*Provided data*.
============================================================

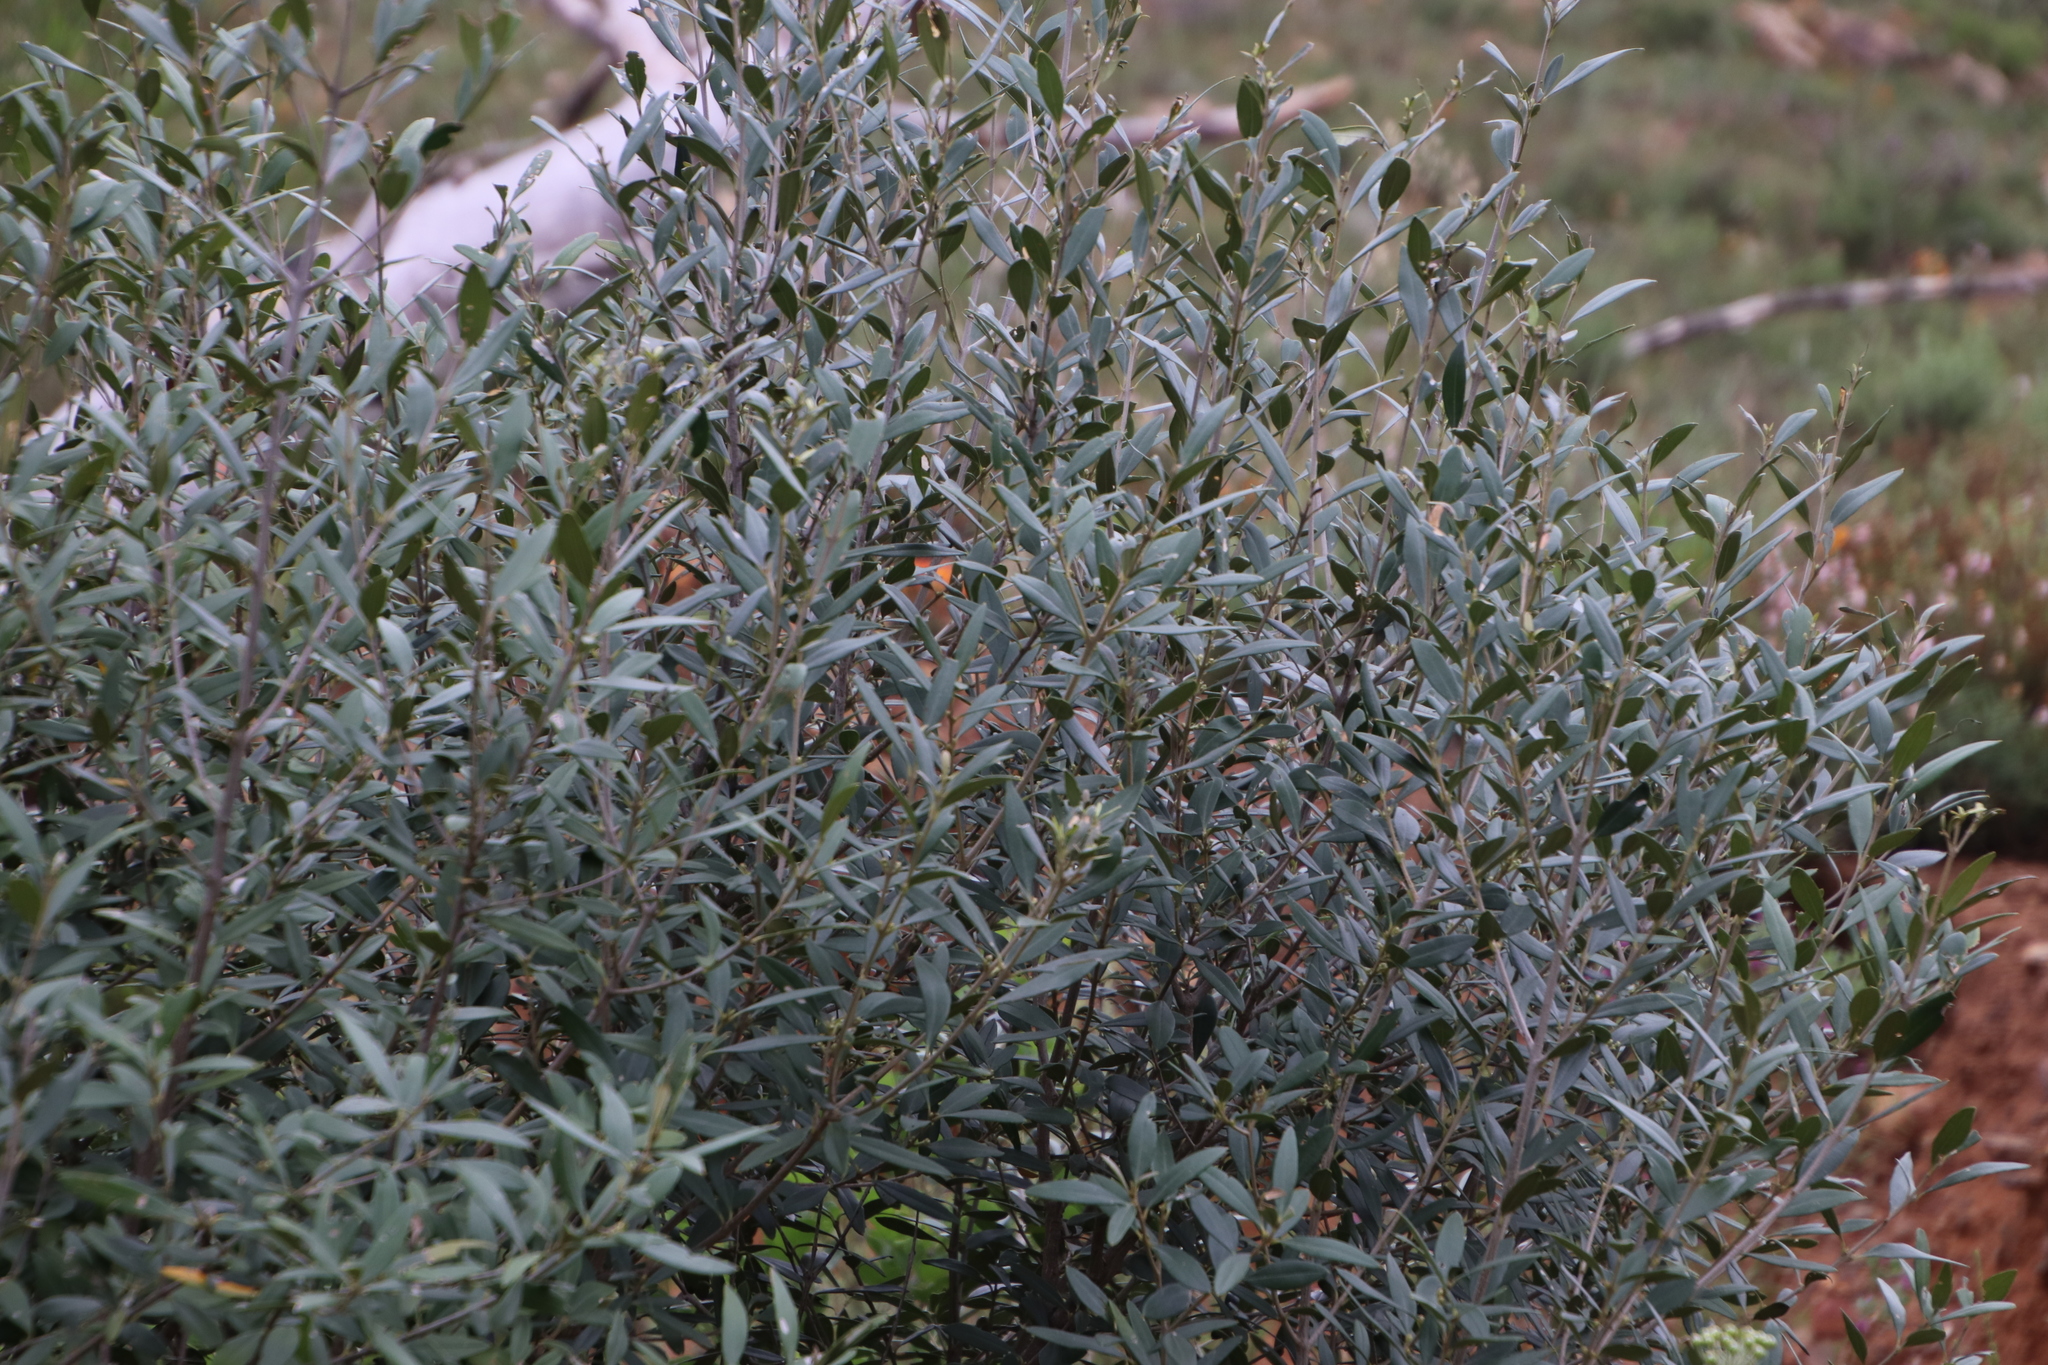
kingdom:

============================================================

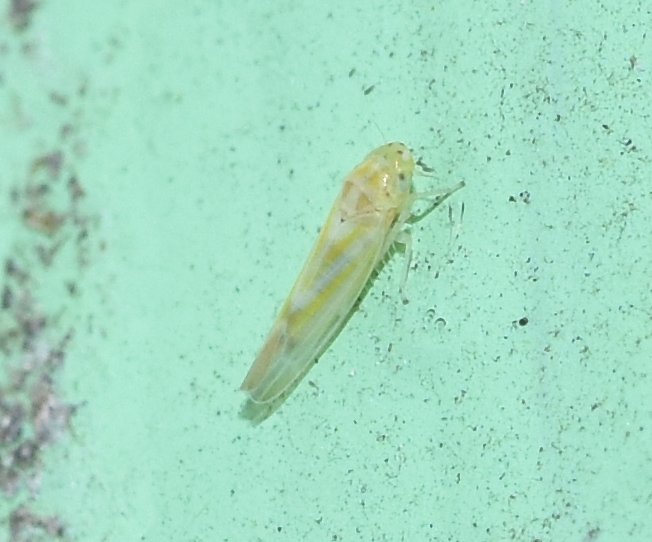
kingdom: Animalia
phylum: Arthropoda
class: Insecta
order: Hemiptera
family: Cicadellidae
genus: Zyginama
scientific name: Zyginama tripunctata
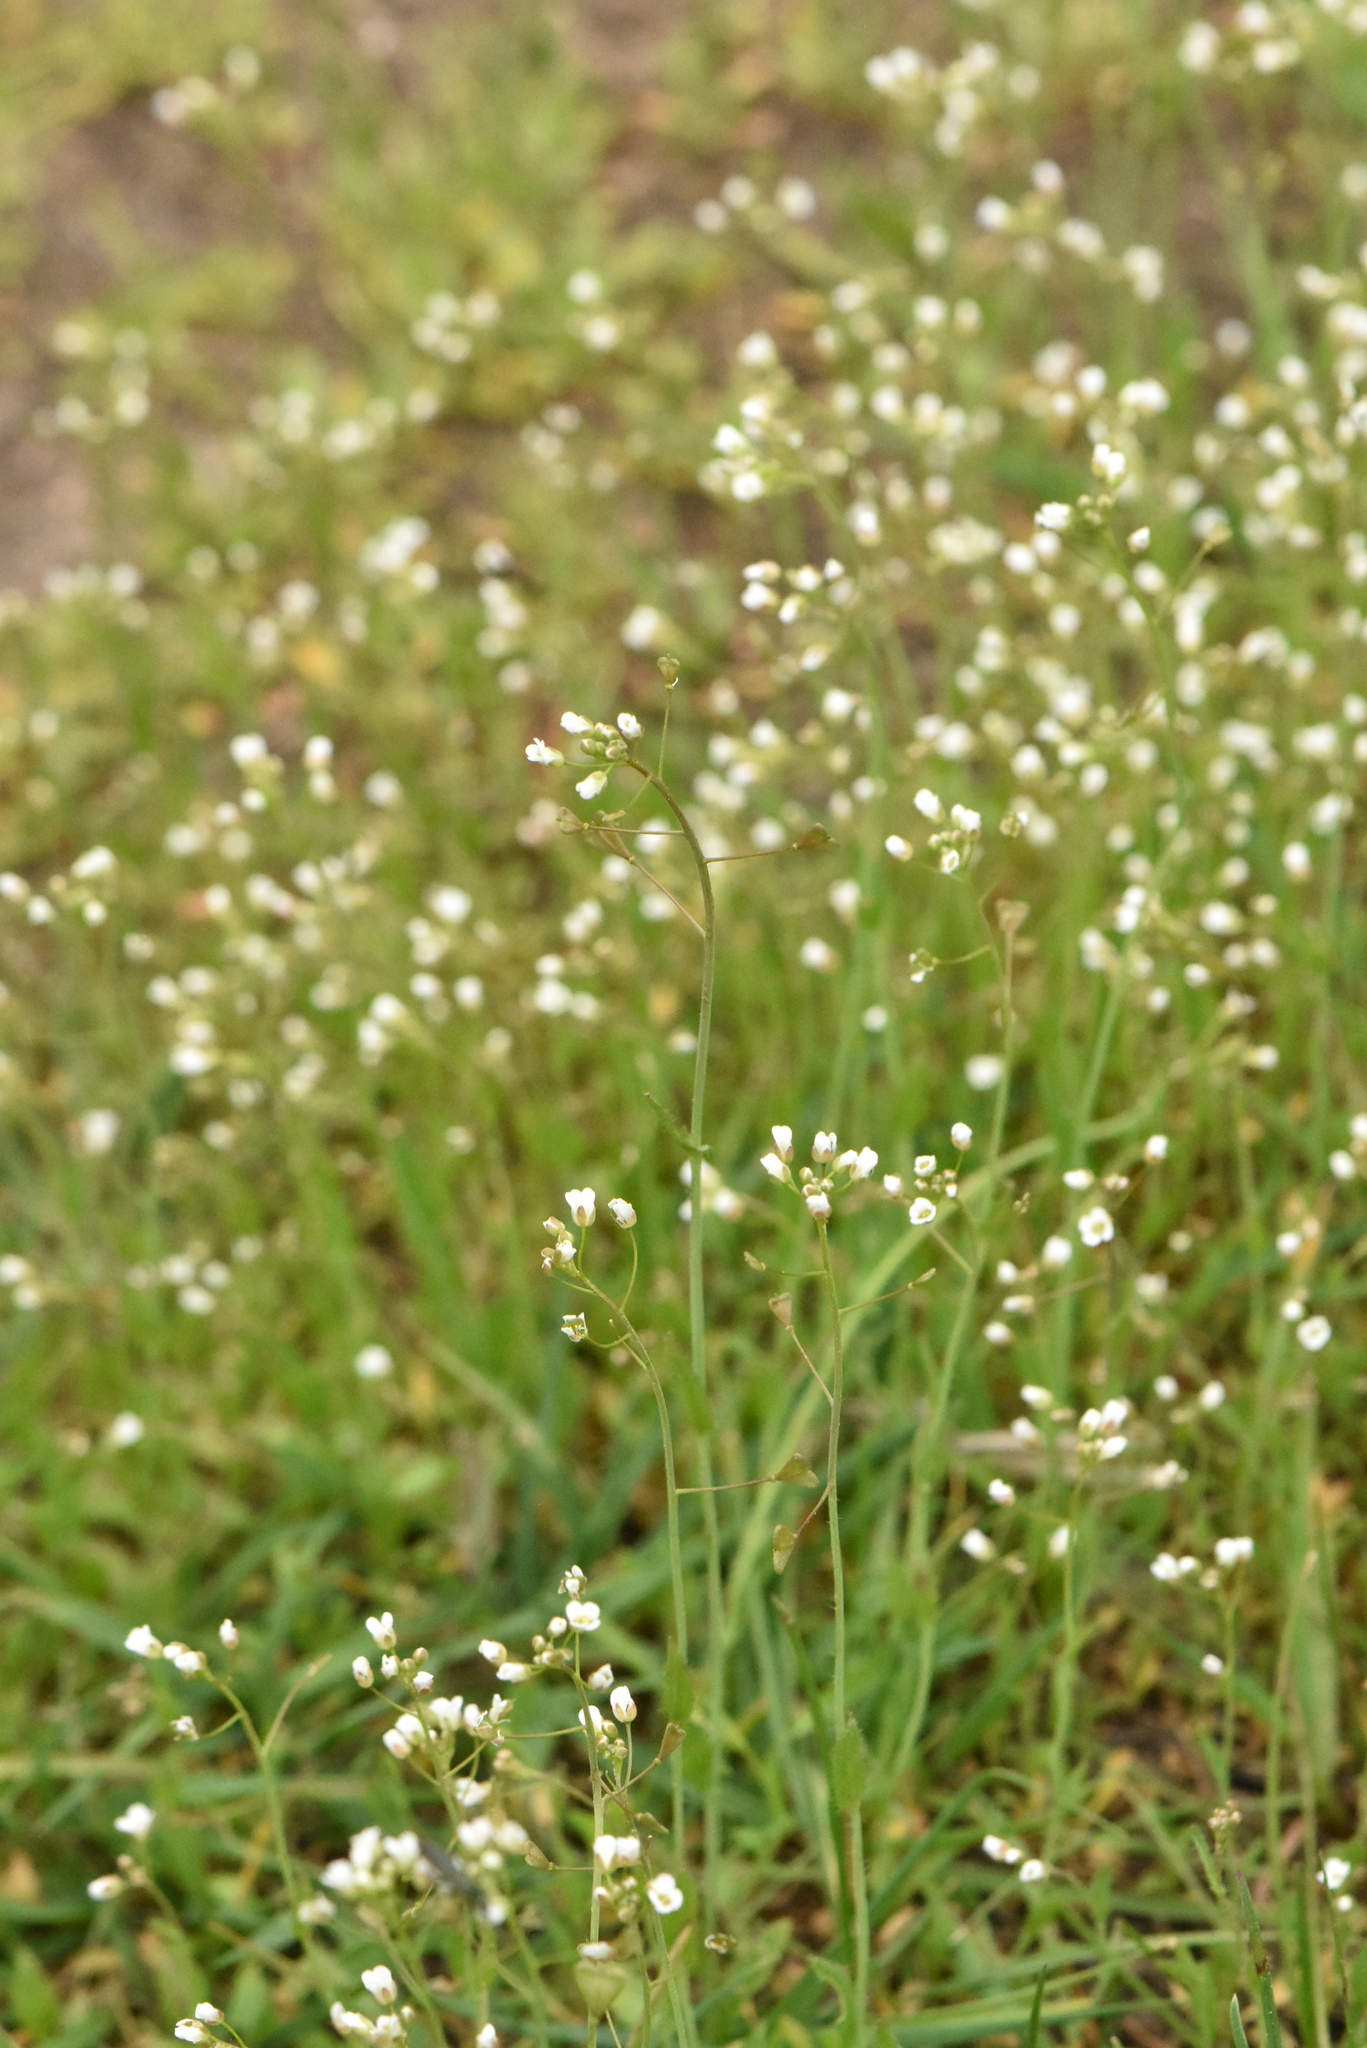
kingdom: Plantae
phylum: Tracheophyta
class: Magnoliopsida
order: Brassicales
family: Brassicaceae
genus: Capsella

============================================================

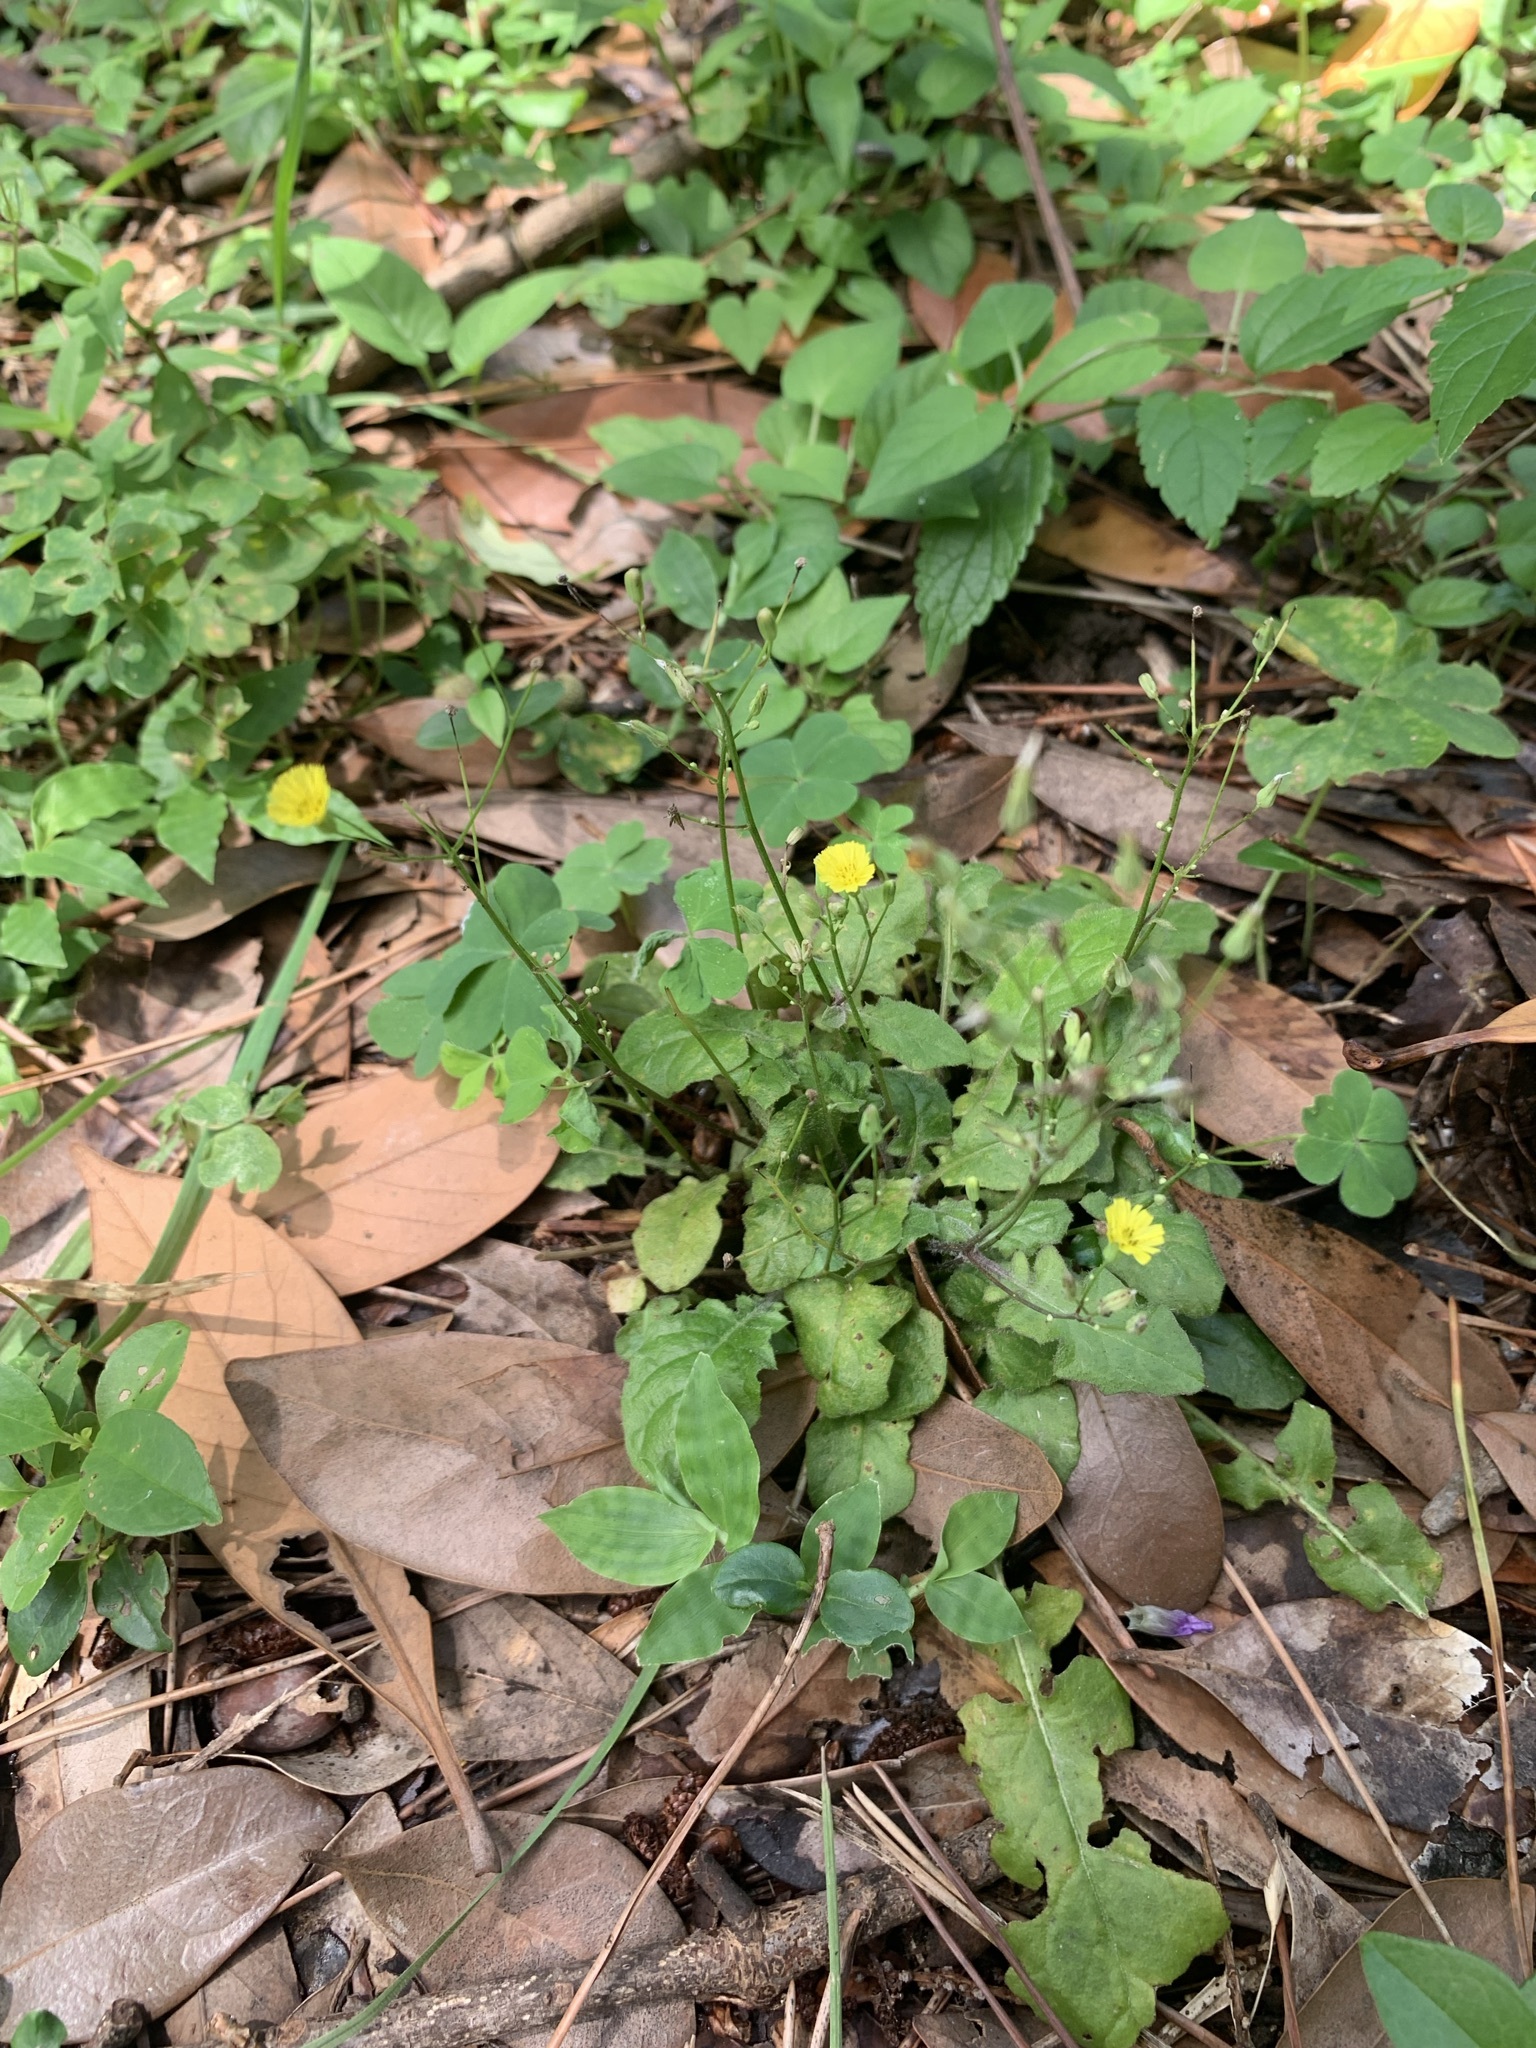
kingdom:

============================================================

*Set task*. Transcribe everything in the rows above from the line containing "genus: Zyginama" down to the line containing "family: Brassicaceae", including both of those lines. Leave the pictures out of your transcription.

*Solution to the exercise*.
genus: Zyginama
scientific name: Zyginama tripunctata
kingdom: Plantae
phylum: Tracheophyta
class: Magnoliopsida
order: Brassicales
family: Brassicaceae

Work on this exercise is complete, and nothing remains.